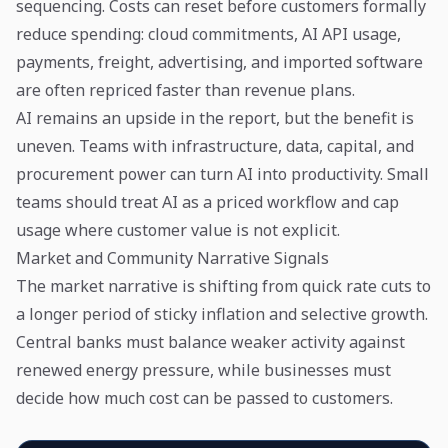
sequencing. Costs can reset before customers formally
reduce spending: cloud commitments, AI API usage,
payments, freight, advertising, and imported software
are often repriced faster than revenue plans.
AI remains an upside in the report, but the benefit is
uneven. Teams with infrastructure, data, capital, and
procurement power can turn AI into productivity. Small
teams should treat AI as a priced workflow and cap
usage where customer value is not explicit.
Market and Community Narrative Signals
The market narrative is shifting from quick rate cuts to
a longer period of sticky inflation and selective growth.
Central banks must balance weaker activity against
renewed energy pressure, while businesses must
decide how much cost can be passed to customers.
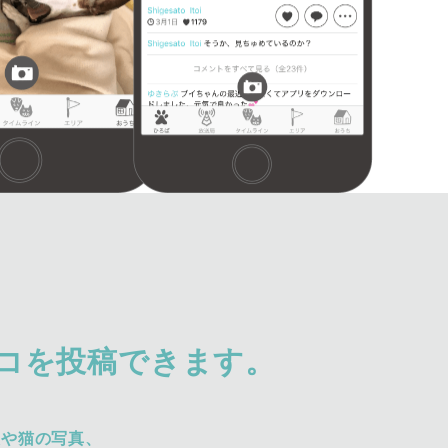
コを投稿できます。
犬や猫の写真、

§ EXERCISE OBJECTIVE: Output every line of text in the records above as a Markdown table with the columns Row and Line, numbering the rows in order and skipping blank lines. Do not include the pictures in the table.

§ TASK RESULT:
| Row | Line |
|---|---|
| 1 | sequencing. Costs can reset before customers formally |
| 2 | reduce spending: cloud commitments, AI API usage, |
| 3 | payments, freight, advertising, and imported software |
| 4 | are often repriced faster than revenue plans. |
| 5 | AI remains an upside in the report, but the benefit is |
| 6 | uneven. Teams with infrastructure, data, capital, and |
| 7 | procurement power can turn AI into productivity. Small |
| 8 | teams should treat AI as a priced workflow and cap |
| 9 | usage where customer value is not explicit. |
| 10 | Market and Community Narrative Signals |
| 11 | The market narrative is shifting from quick rate cuts to |
| 12 | a longer period of sticky inflation and selective growth. |
| 13 | Central banks must balance weaker activity against |
| 14 | renewed energy pressure, while businesses must |
| 15 | decide how much cost can be passed to customers. |
| 16 | コを投稿できます。 |
| 17 | 犬や猫の写真、 |